これによって、迅速な支援が可能になります。
4.マイナンバーでわかること
各個人に与えられたマイナンバー(個人番号)には、下記の情報が紐づけられています。
- マイナンバー(個人番号)
- 氏名
- 住所
- 生年月日
- 性別
- 収入・所得(年末調整または確定申告した内容)
- 雇用保険
- 健康保険・年金
当初は「マイナンバー」「氏名」「住所」「生年月日」「性別」のみが紐づけられていましたが、徐々に「収入・所得」「雇用保険」(2016年から)、「健康保険・年金」(2017年から)が加えられました。
預金口座の紐つけも検討されており、2020年6月時点では任意となっているものの義務化が議論されています。
ただし、職歴、学歴、結婚・離婚歴、犯罪歴等といった情報は紐つけられていません。
あくまでも、国や市区町村などの行政を効率化するための情報のみです。
5.マイナンバーの利用方法
マイナンバーがどのような場面で使われるのかについて見ていきましょう。
私たちの生活にも大きく関わる部分です。
まず、マイナンバーでは「社会保障」「税」「災害対策」の3分野での活用が掲げられていました。
そのため、これらの分野での申請書や届出書などについてはマイナンバーの記入が求められます。
例えば、所得税の確定申告書にはマイナンバーを記載して提出しなければなりませんし、健康保険・厚生年金保険では加入時の各種届出にマイナンバーの記載が必要です。
- 所得税確定申告→2017年2月16日〜3月15日提出分から
- 健康保険→被保険者資格取得届(2017年1月1日提出分から)
- 厚生年金保険→被保険者資格取得届(2017年1月1日提出分から)
- 雇用保険→被保険者資格取得届、被保険者資格喪失届(2016年1月1日以降提出分から)
こういったケースを考えると、会社員の方であれば、勤務先にマイナンバーを提供します。
個人事業主の方であれば、確定申告でマイナンバーを記載します。また、ライター・デザイナーなどの一部の業務では、取引先が支払調書を作成して税務署に提出するために、マイナンバーが必要です。
金融機関に株、投資信託、公社債などの口座を開設する際には、マイナンバーを提供します。
ただし、マイナンバーを指定された用途以外で使ってはいけません。
顧客番号として利用したり、人に教えたりすることは認められていませんので、注意してください。
6.マイナンバーカードを作れば、さらに便利に
マイナンバーカードを作っておけば、便利でお得な利用ができるのでおすすめです。
まず、第一に「身分証明書」として活用できます。
本人確認書類として使えるので運転免許証を持っていない方にとっては便利な存在です。
そして、「電子証明書」として利用することも可能なので各手続きがネットやスマホから簡単に行えます。

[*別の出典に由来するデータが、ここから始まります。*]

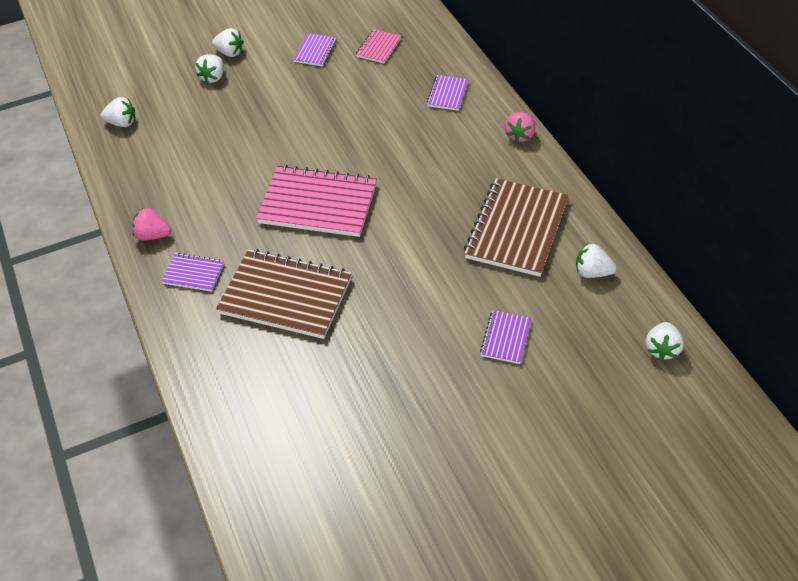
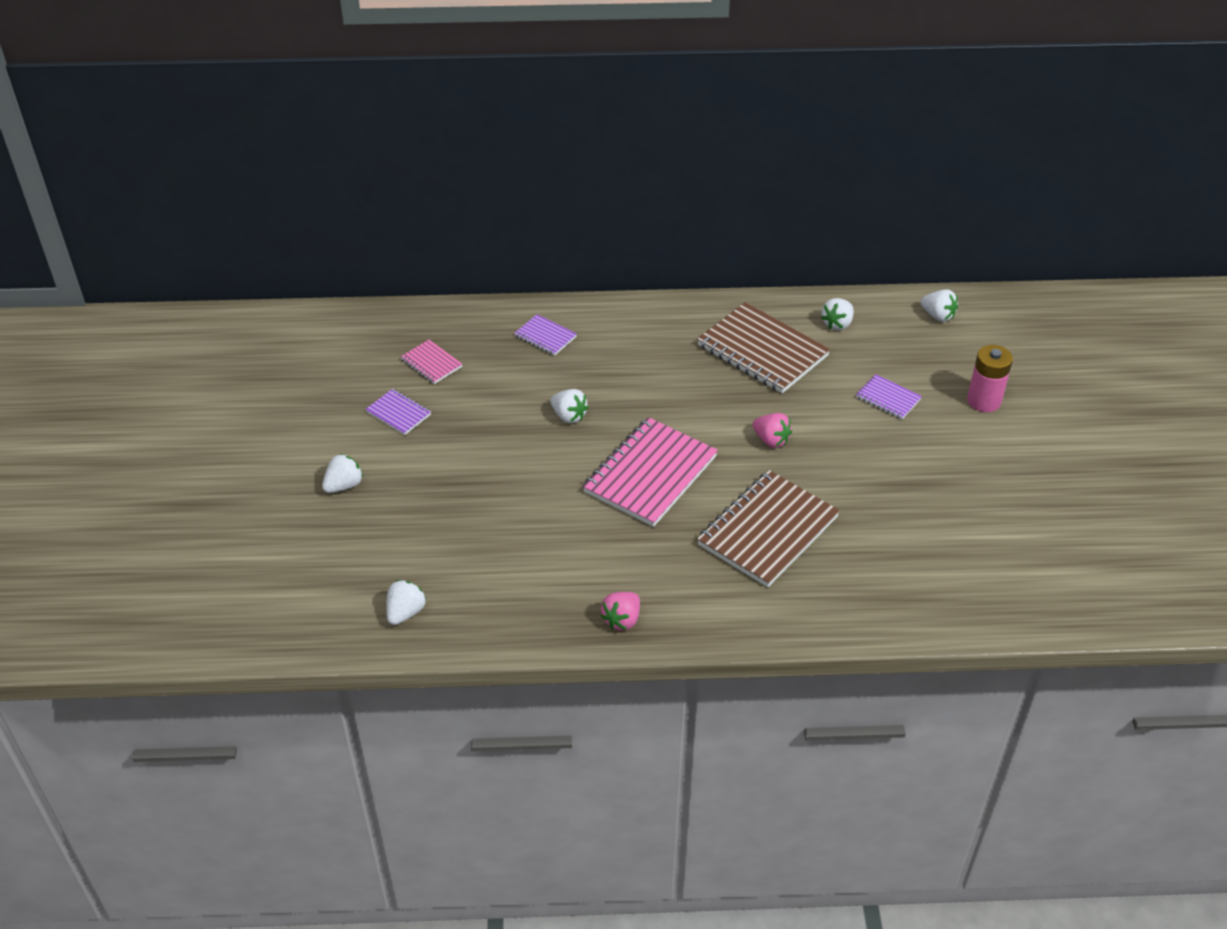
camera: 70 degrees left, 5 degrees down
(193, 273) = (699, 597): purple notebook -> none
(213, 77) = (379, 510): white strawberry -> white strawberry (569, 416)
(520, 135) = (639, 309): pink strawberry -> pink strawberry (771, 440)
(550, 418) = (983, 401): none -> pink battery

代表的な例でいうと、オンラインで確定申告ができる「e-Tax」をマイナンバーカードを使って行うことができます。
その他、以下のような、お金の面でお得な利用方法もあります。
- マイナポイントで最大5,000円分の還元
- コンビニ交付サービスで手数料がお得になる
- ふるさと納税を確定申告なしで簡単に利用できる
これらについて詳しい内容は「マイナンバーカードに「お得」はある? お金につながるメリット解説」をご覧になってください。
7.マイナンバーは危なくないのか?
マイナンバー制度は私たちの生活をより便利にしてくれる反面、人によっては「番号に個人情報を紐づけられるのは不安」と感じる人もいるでしょう。

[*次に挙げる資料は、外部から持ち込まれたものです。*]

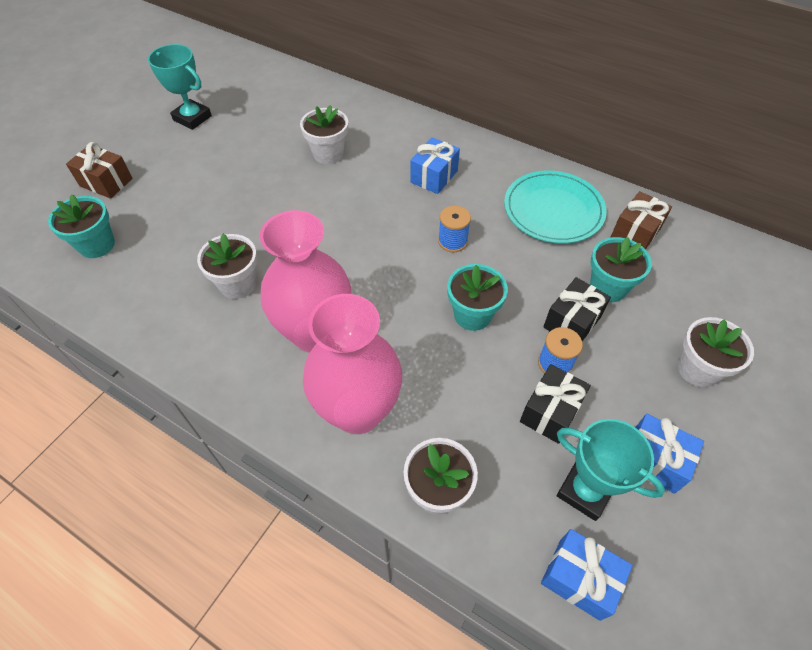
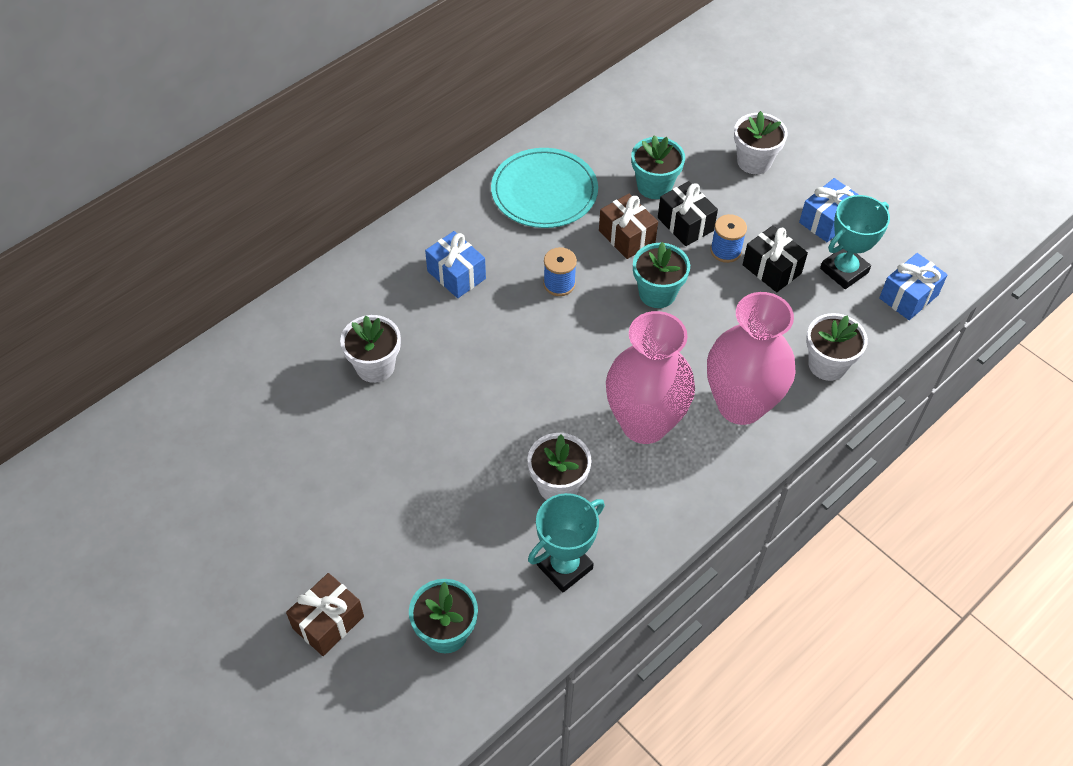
camera: 75 degrees left, 0 degrees up
(192, 118) = (232, 510): turquoise trophy -> turquoise trophy (564, 566)
(635, 233) = (595, 142): brown gift -> brown gift (626, 237)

しかし、セキュリティにおいても万全の対策が講じられています。
例えば、マイナンバーが外部に漏れてしまったとしても悪用される危険はありません。マイナンバーを知っているだけでは、何もできないからです。
また、マイナンバーカードには必要最小限の情報のみが記録されており、預金残高や税金額といったプライバシー性の高い情報は含まれていません。

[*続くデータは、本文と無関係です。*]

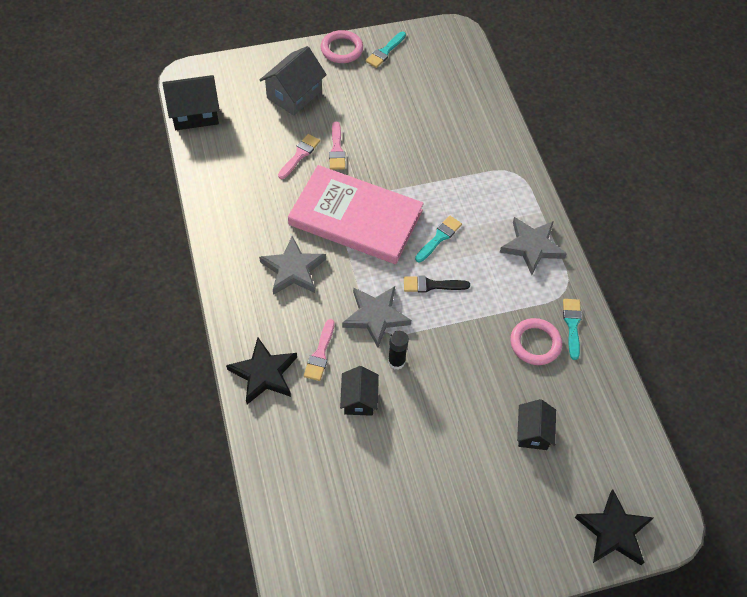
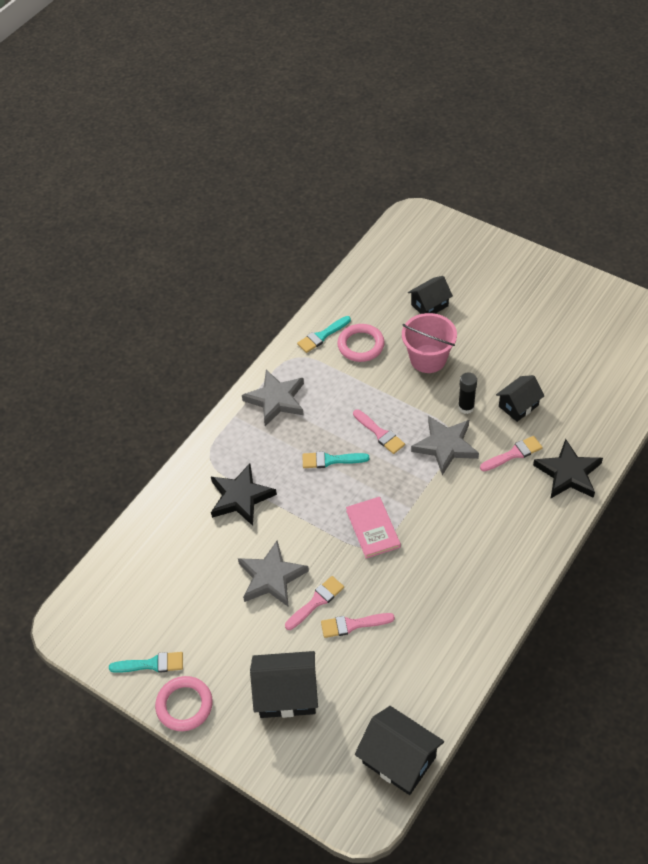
camera: 125 degrees left, 5 degrees down
(293, 269) = (468, 529): grey star -> grey star (271, 577)
(294, 94) = (287, 694): grey house -> black house
(355, 217) = (373, 529): pink book -> pink book, size x0.47
(431, 285) = (380, 433): black brush -> pink brush
(473, 378) = (428, 359): none -> pink bucket
(614, 531) = (448, 234): black star -> black star (240, 497)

利用には暗証番号が必要ですし、顔写真付きのためなりすましで使うのも困難です。
万が一、カードを紛失した場合でも、24時間365日受付のコールセンターが設置されており、電話一本で利用停止措置が取られます。
「個人情報が流出するのでは?」と不安になってしまうかもしれませんが、マイナンバーカードには、しっかりとしたセキュリティ対策が施されているため、安心して持ち歩いて大丈夫です。
まとめ
マイナンバー制度について簡単にまとめます。
- マイナンバーは、日本に住民票があるすべての人に割り振られる12桁の番号
- 2016年1月から運用開始
- 利用用途は、社会保障、税、災害対策の3つの分野。それ以外の利用はできない。
- マイナンバーカードがあると便利(申請方法はこちら)
- マイナンバーは、セキュリティ対策がされている。